Ian Martin is shocked to discover transphobic vibes in his safe space
MONDAY The problem: a new outsourcing contract for the British economy means Londoners now inhabit what is essentially a Chinese canton, rendering that little ‘Chinatown’ off Shaftesbury Avenue culturally insensitive and patronising.
The solution: rename the whole of Greater London ‘Chinatown’.
TUESDAY The academic year has barely started, yet already orchestrated moaning is underway about a modular pop-up ‘safe space’ I created at Cardiff University.
Apparently some of the mewling foetuses who’ve retreated to my ‘panic pod’ are unhappy. Although the safe space is constructed from tough, soundproof panels of brightly coloured laminated cardboard, students insist their feeings are still at risk from powerful transphobic vibes which can penetrate the walls.
How? Well, you can still get the internet inside it. Therefore the safe space ‘facilitates hate speech’. Of course everybody from the vice-chancellor down has sheepishly deferred to these trembling munchkins. Nobody wants any trouble, as this might impact negatively on the university’s corporate profile.
Things were so much easier in the last century. You’d be commissioned after a five-hour lunch by the university’s head of estates, who looked like Mr Pastry and dabbled in watercolours. The students meanwhile, who came from a range of social classes and backgrounds, were receiving free education. They were ‘users’, and irrelevant. They were the mice in the experimental concrete maze you and Mr Pastry had sketched out over the crappy 1970s coffee and the excellent 1970s armagnac.
Now the students are valued customers and – legitimately, let’s face it – demanding a university experience in line with the escalating debt of £70,000 they’ll be paying off in their 50s. I don’t know why they don’t just turn every campus into a massive Wetherspoons with adult ball pools and counselling alcoves.
Wait a minute…
WEDNESDAY. Knock out a prototype gated Cardiff Wetherspoons Campus. Students, vice-chancellor and a trans-positive student loans company are very excited.
THURSDAY ‘Now, remember,’ says my fixer Rock Steady Eddie, as the Skype dialler burbles. ‘Oscar-nominated three times. His latest one’s some rom-com bollocks. He plays both parts! Stand on me. Mate, Wikipedia never lies. Here, pass me that scotch, you need to focus. Come on son. You land it, I’ll club it to death. Oh, plus I told him you’re French. And whatever, “difficult” yeah? They love all that. Hold up, here we go, you’re ON…’

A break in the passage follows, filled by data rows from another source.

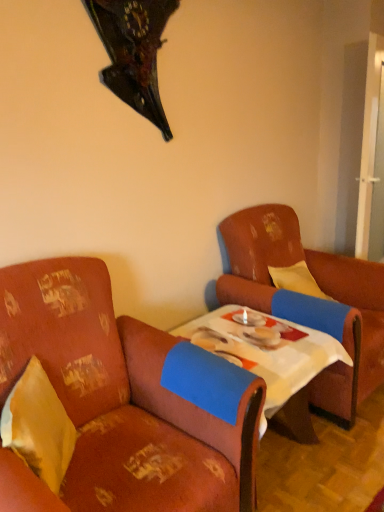
Question: Is floral fabric armchair at left, placed as the first chair when sorted from left to right, spatially inside white cloth-covered table at center, or outside of it?

Choices:
 (A) outside
 (B) inside

Answer: (A)

Question: Is floral fabric armchair at left, the 2th chair positioned from the right, bigger or smaller than white cloth-covered table at center?

Choices:
 (A) big
 (B) small

Answer: (A)

Question: Estimate the real-world distances between objects in this image. Which object is farther from the yellow fabric pillow at left?

Choices:
 (A) floral fabric armchair at left, the 2th chair positioned from the right
 (B) leather armchair at right, acting as the second chair starting from the left
 (C) white cloth-covered table at center

Answer: (B)

Question: Considering the real-world distances, which object is closest to the white cloth-covered table at center?

Choices:
 (A) yellow fabric pillow at left
 (B) leather armchair at right, acting as the second chair starting from the left
 (C) floral fabric armchair at left, placed as the first chair when sorted from left to right

Answer: (B)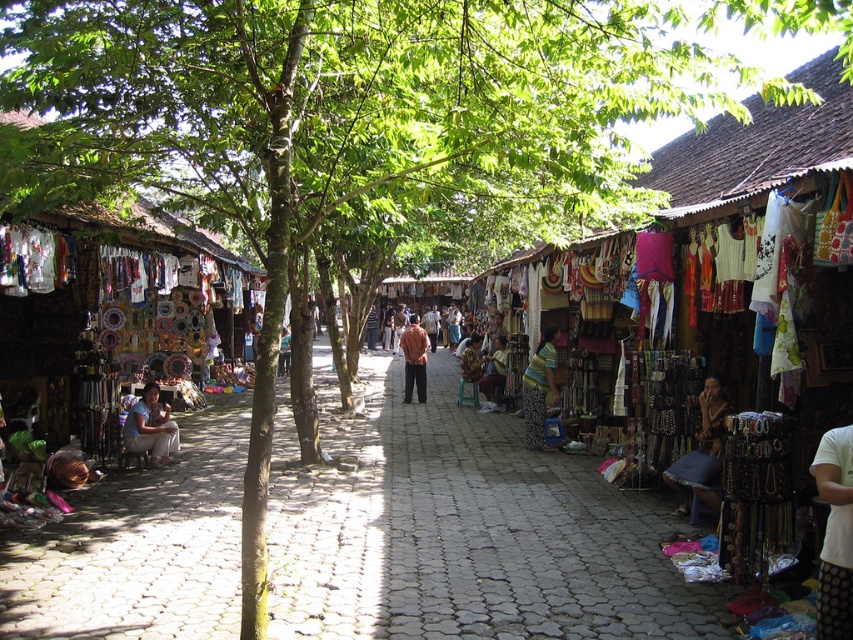
You are a customer at the market and want to buy both the striped fabric skirt at center and the matte white fabric at center. Which one is positioned to the right side of the other?

The striped fabric skirt at center is positioned to the right of the matte white fabric at center.

You are a customer at the outdoor market and want to buy a fabric item. You see the striped fabric skirt at center and the matte white fabric at center. Which fabric item is taller?

The striped fabric skirt at center is much taller than the matte white fabric at center.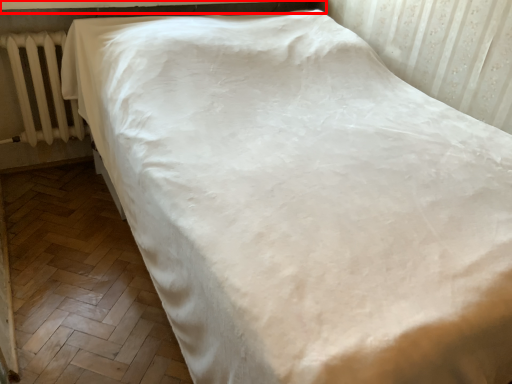
Question: Considering the relative positions of window sill (annotated by the red box) and radiator in the image provided, where is window sill (annotated by the red box) located with respect to the staircase?

Choices:
 (A) right
 (B) left

Answer: (A)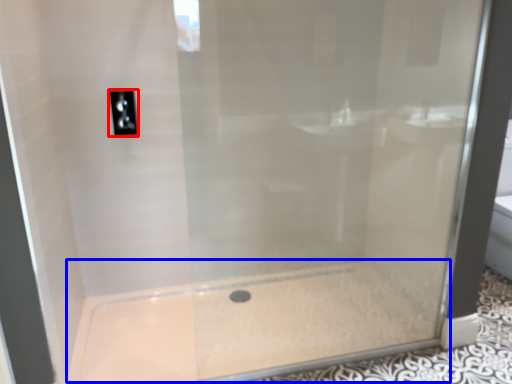
Question: Which point is further to the camera, light switch (highlighted by a red box) or bath (highlighted by a blue box)?

Choices:
 (A) light switch
 (B) bath

Answer: (A)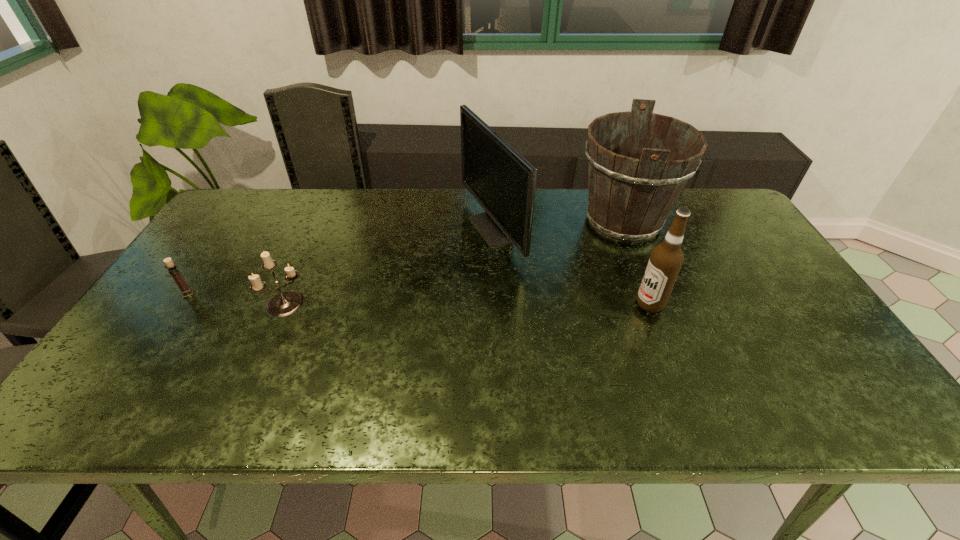
Image resolution: width=960 pixels, height=540 pixels. Identify the location of bucket. (638, 162).

Identify the location of the third object from right to left. The width and height of the screenshot is (960, 540). click(x=503, y=182).

Image resolution: width=960 pixels, height=540 pixels. I want to click on alcohol, so click(x=666, y=259).

Where is `the right candle holder`? the right candle holder is located at coordinates (285, 303).

Identify the location of the shorter candle holder. This screenshot has height=540, width=960. (173, 269).

Locate an element on the screen. the left candle holder is located at coordinates (173, 269).

Identify the location of vacant region located on the front of the bucket. (683, 369).

You are a GUI agent. You are given a task and a screenshot of the screen. Output one action in this format:
    pyautogui.click(x=<x>, y=<y>)
    Task: Click on the vacant area situated on the front-facing side of the computer monitor
    
    Given the screenshot: What is the action you would take?
    pyautogui.click(x=439, y=230)

Locate an element on the screen. The width and height of the screenshot is (960, 540). free spot located 0.260m on the front-facing side of the computer monitor is located at coordinates (377, 230).

Locate an element on the screen. Image resolution: width=960 pixels, height=540 pixels. vacant space located on the front-facing side of the computer monitor is located at coordinates (352, 230).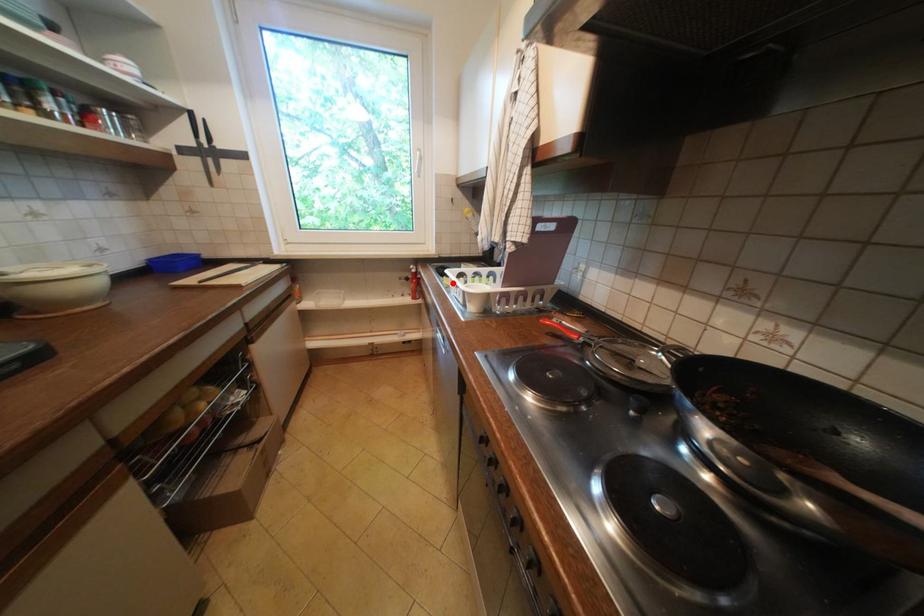
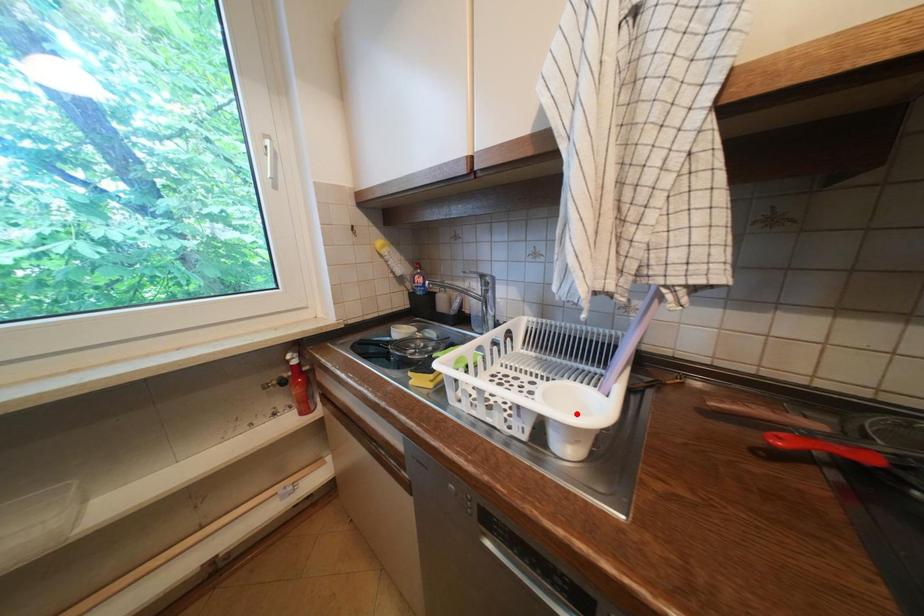
I am providing you with two images of the same scene from different viewpoints. A red point is marked on the first image and another point is marked on the second image. Are the points marked in image1 and image2 representing the same 3D position?

No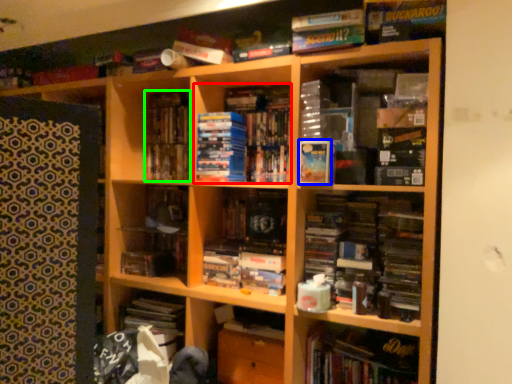
Question: Which is farther away from book (highlighted by a red box)? paperback book (highlighted by a blue box) or book (highlighted by a green box)?

Choices:
 (A) paperback book
 (B) book

Answer: (B)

So it is that I enter a discussion with global movie legend Tom Potatio. He’s relaxed, smooth and plausible. I’m being poked off-screen by Eddie and affecting a stilted, cartoon French accent.
Potatio has in the last three decades gone from lithe cherubic teen to portly veteran, via box office hits such as The Corndog and Inside Mrs Dufendorf. Now he’s looking for an expensive French auteur – ‘only real kind, right? Clue’s in the name? Which is French, right?’ – to concretise his dream.
The unconcretised dream is to transform his island in Belize into a ‘kick-ass game-changing ethically-funded carbon-neutral responsibly-developed eco-tourism hot-spot, initial thoughts? Monsieur, uh…’ Here he consults his notes. ‘Monsieur Prêt à Manger?’ Wow, Eddie dug deep for that one.
I pretend that my flailing about for inspiration is just me being a surly French auteur. I tell him, languidly, zat zis kick-ass game-changing ezzically-funded carbon-neutral responsibly-developed eco-tourism ‘ot-spot ‘as a lot of ‘ow you say ‘yphens non? Alors, I believe zat ze ‘yphen is not merely a joining mechanism, a bridge between zis and zat. I believe se ‘yphen goes to ze very ‘eart of ze concept…
Etc. Boom. Sold. Idiot.
FRIDAY. The conversion of a Belize island to a luxury eco-holiday destination isn’t as easy as it sounds. Invasive plant species, they’ll have to go for a start. Then there’s a shitload of botanically correct mangrove trees to go in, and a nursery to cultivate seagrass to support a manatee conservation area. Ugh, manatees. They look like floating breast implants.
I’m doing 70 exquisite pontooned villas, 60 beach houses, a Michelin-starred restaurant, a ‘pampering hub’ in the shape of a giant conch, a Niemeyerish Thunderbirdsy bar, the whole ‘1 per cent on holiday’ vibe. So how can I reconcile this sickening luxury with ecological concerns?
Zat, mes amis, is ze ‘yphen.
SATURDAY. Potatio thrilled about the ecology budget, stoical about the need to make a fortune from luxury tourism.
SUNDAY. Moral hyphenation in the recliner.